▸ Passage shown:
====

Clearly Britain is pluralist in the sense than more than one "faith and belief" is in the political ring. But as we have seen the tradition that has shaped our liberalism is Christian and it is an ordered liberty.

So from a Christian perspective much about other faiths and beliefs poses no issues regarding respect and tolerance. But aggressive Western secularism and barbaric Jihadist Islam do.

But what is "respect"? Listen to the great social scientist from Newcastle University, the late Norman Dennis, who writes this:

The approach in an open society to other people's views and actions is to assume that reasoned argument in good faith is the only permissible means of fostering them or opposing them. Manipulation, no less than coercion, intimidation and lies are ruled out. In an open society people listen to an opponent's case with a readiness to be corrected. But they treat their opponent's readiness to be corrected, in turn, as sufficiently important to seek to correct it, where they believe it to be factually distorted, or morally or spiritually mistaken. They treat both their own view of the world and that of their opponent seriously, that is to say, with respect. Such liberty has been, Lord Acton said, 'the soul of what is great and good in the progress of the last two hundred years.'Respect, in this sense, is neither necessary nor possible, it is simply irrelevant, if all views of the world are equally valid. If all views of the world are equally true and equally good, then one set of people can feel only indifference if the effects on them of the world-view of another set of people are neutral; pleasure if they are beneficial; and defiance, hatred, fear or helplessness if they are oppressive.

Respect as he makes clear is so different to esteem. All must be respected as human beings made in God's image. But you must make an estimation on the rightness of their actions or truth of what they say depend on factors other than their own assertions. Just because they hold views doesn't make them right or true, whatever post-moderns may say.

So what then is "toleration"?

Since the Reformation the West has developed an important tradition of religious tolerance. This tolerance is not the same as indifference. Toleration means that you allow to continue without legal interference beliefs or practices of which you personally disapprove and think wrong. Indifference means that you do not mind or care what other people believe or do right or wrong.

====

▸ Dataset extract:
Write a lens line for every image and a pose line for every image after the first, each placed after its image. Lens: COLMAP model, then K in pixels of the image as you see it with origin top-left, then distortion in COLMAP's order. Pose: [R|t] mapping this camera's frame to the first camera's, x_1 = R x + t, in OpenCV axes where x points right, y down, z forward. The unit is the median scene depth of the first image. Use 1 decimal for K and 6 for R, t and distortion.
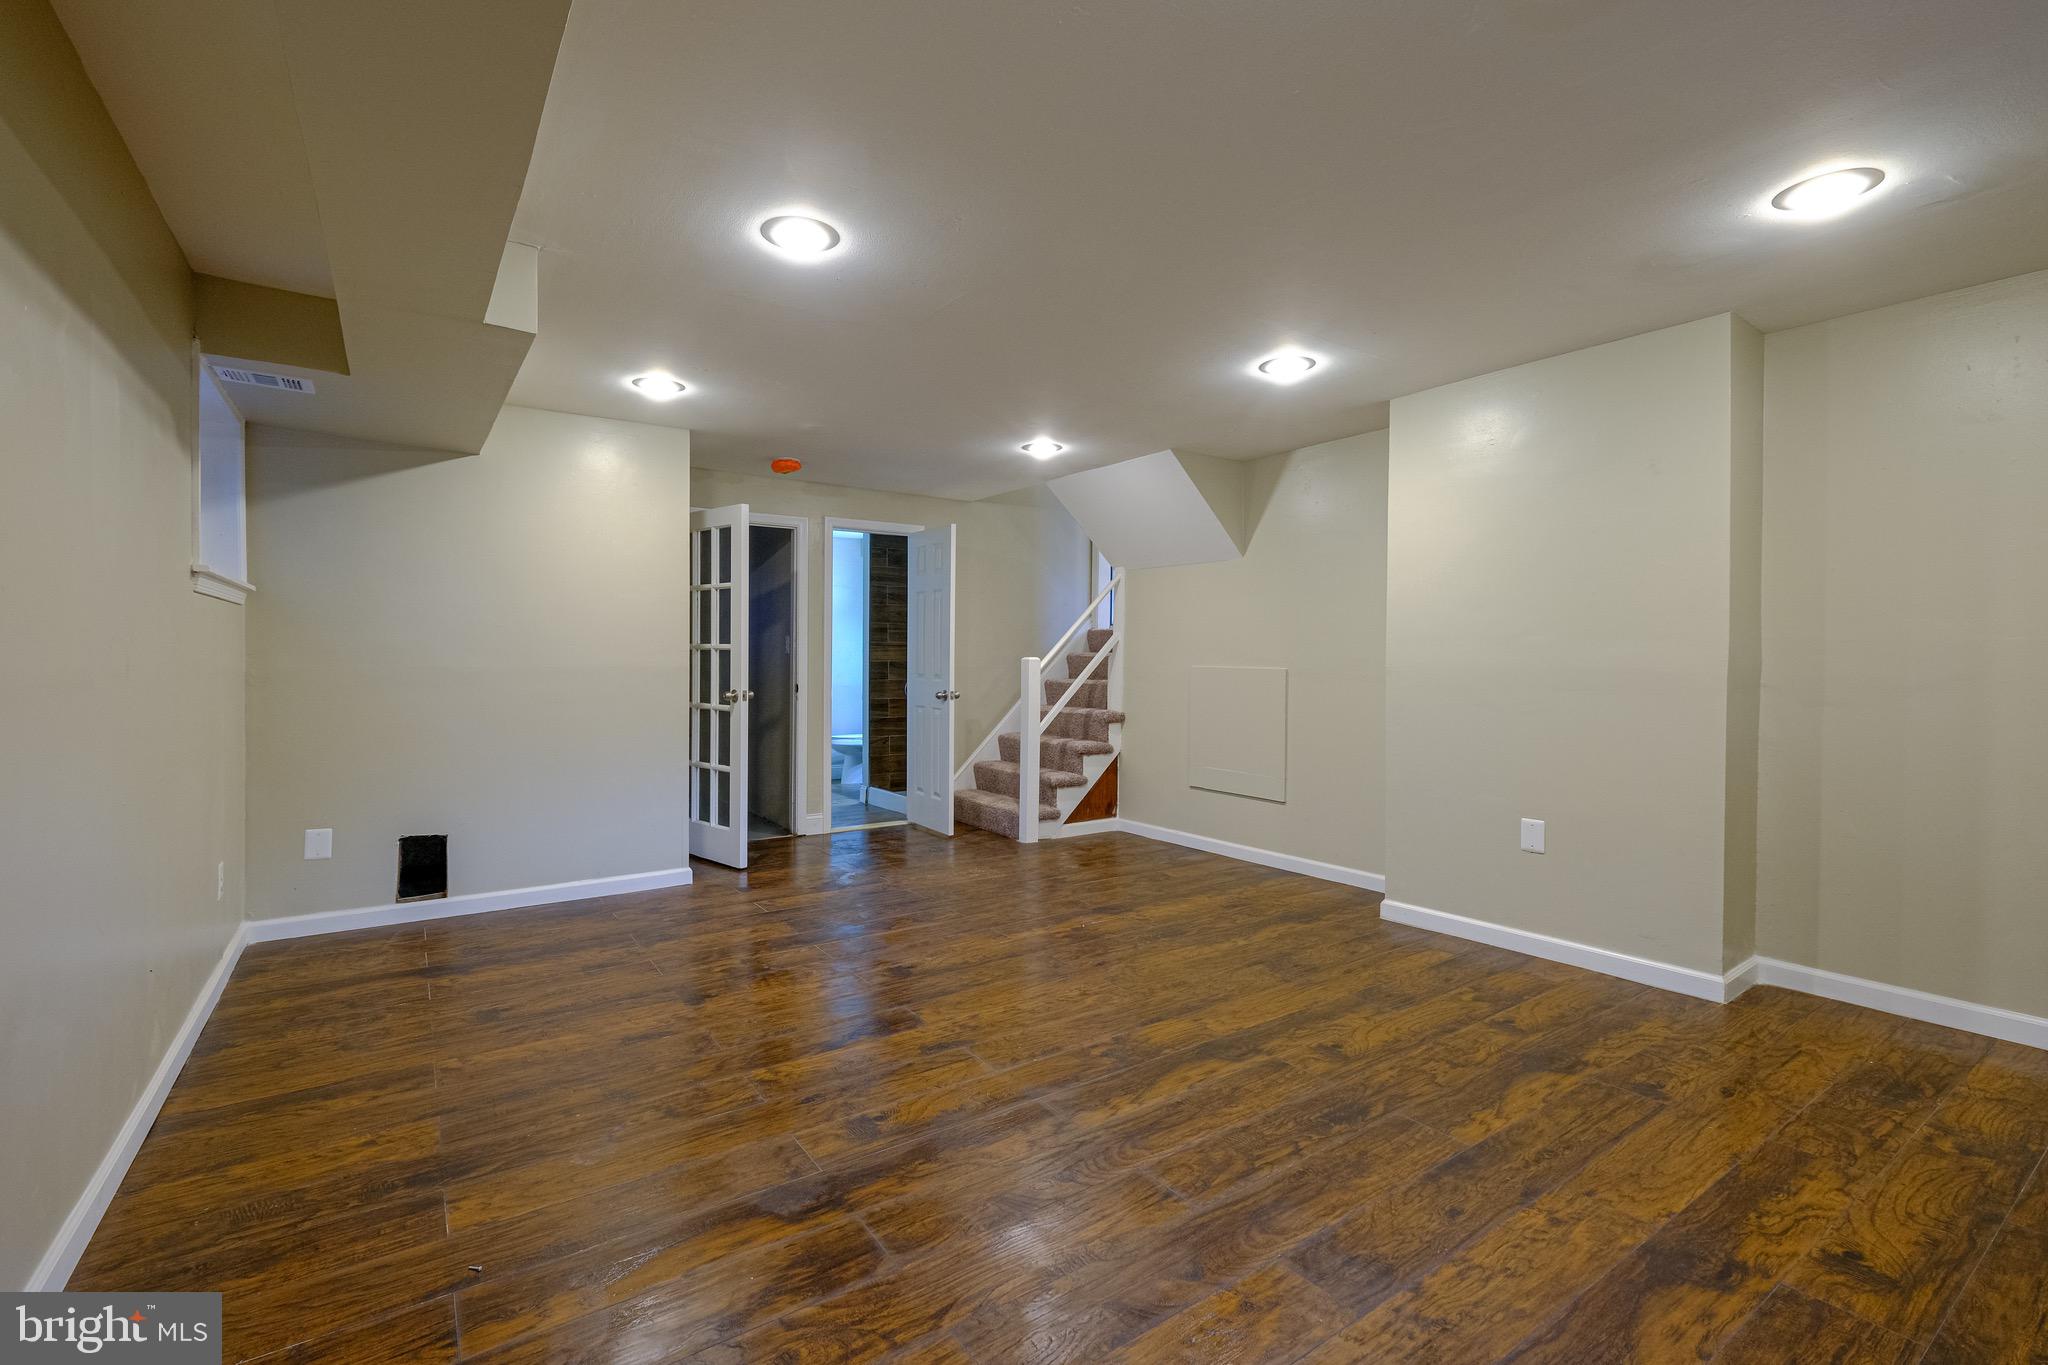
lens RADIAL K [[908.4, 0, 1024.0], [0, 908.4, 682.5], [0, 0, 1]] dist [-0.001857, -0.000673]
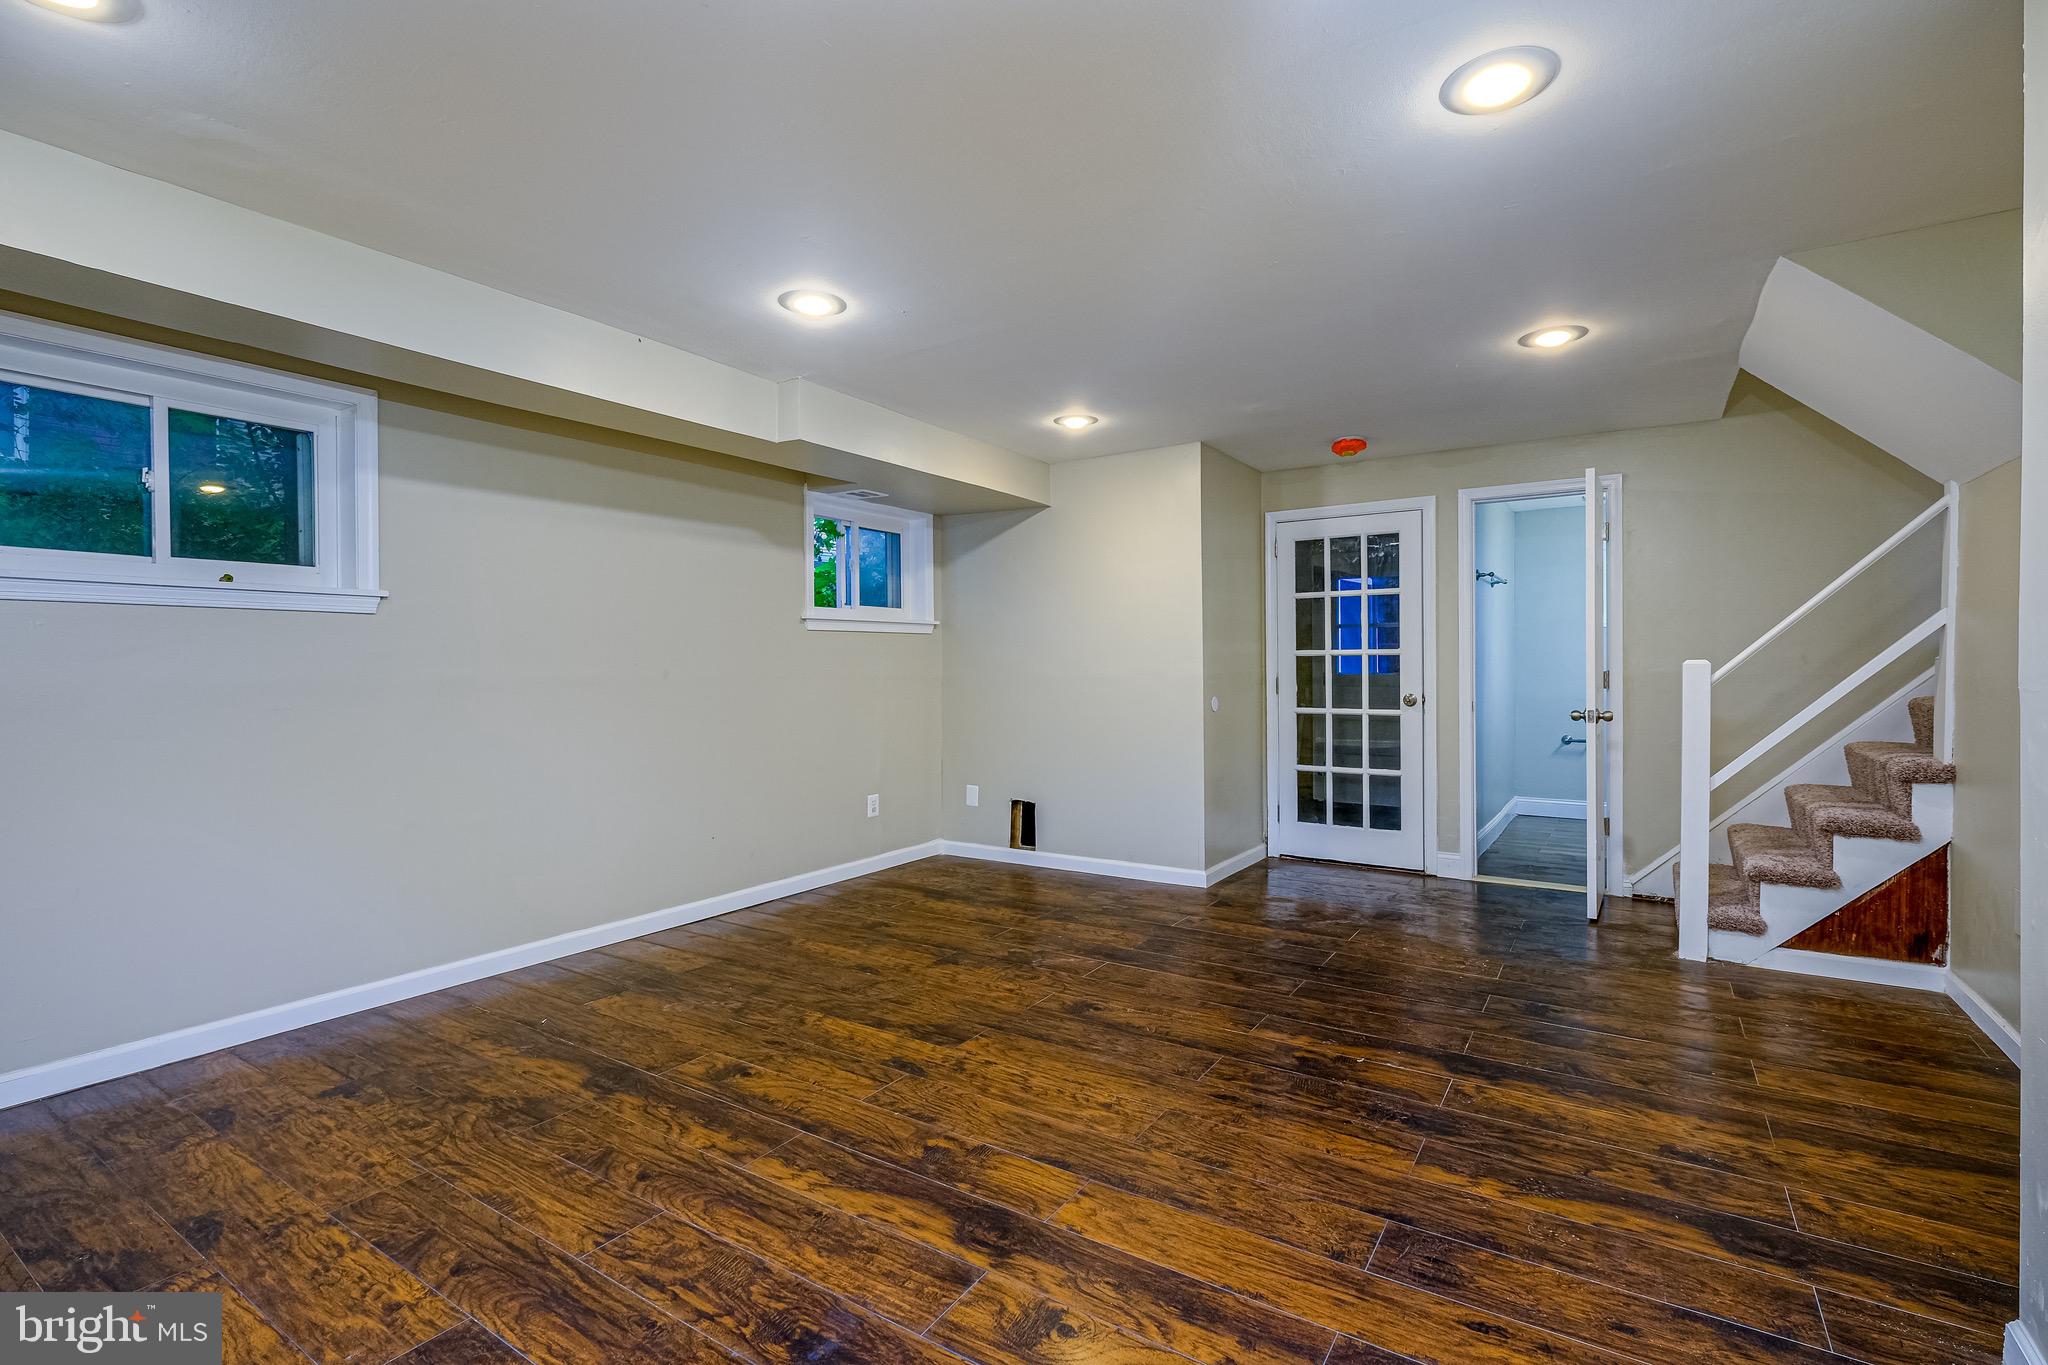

====

▸ List of tasks:
(A) From the passage on respect and toleration, write out everything from "So from a Christian" down to "Jihadist Islam do.".
(B) List every means that the passage on respect and toleration says is ruled out in an open society.

▸ Answers for the exercise:
(A)
So from a Christian perspective much about other faiths and beliefs poses no issues regarding respect and tolerance. But aggressive Western secularism and barbaric Jihadist Islam do.

(B) Manipulation, coercion, intimidation, lies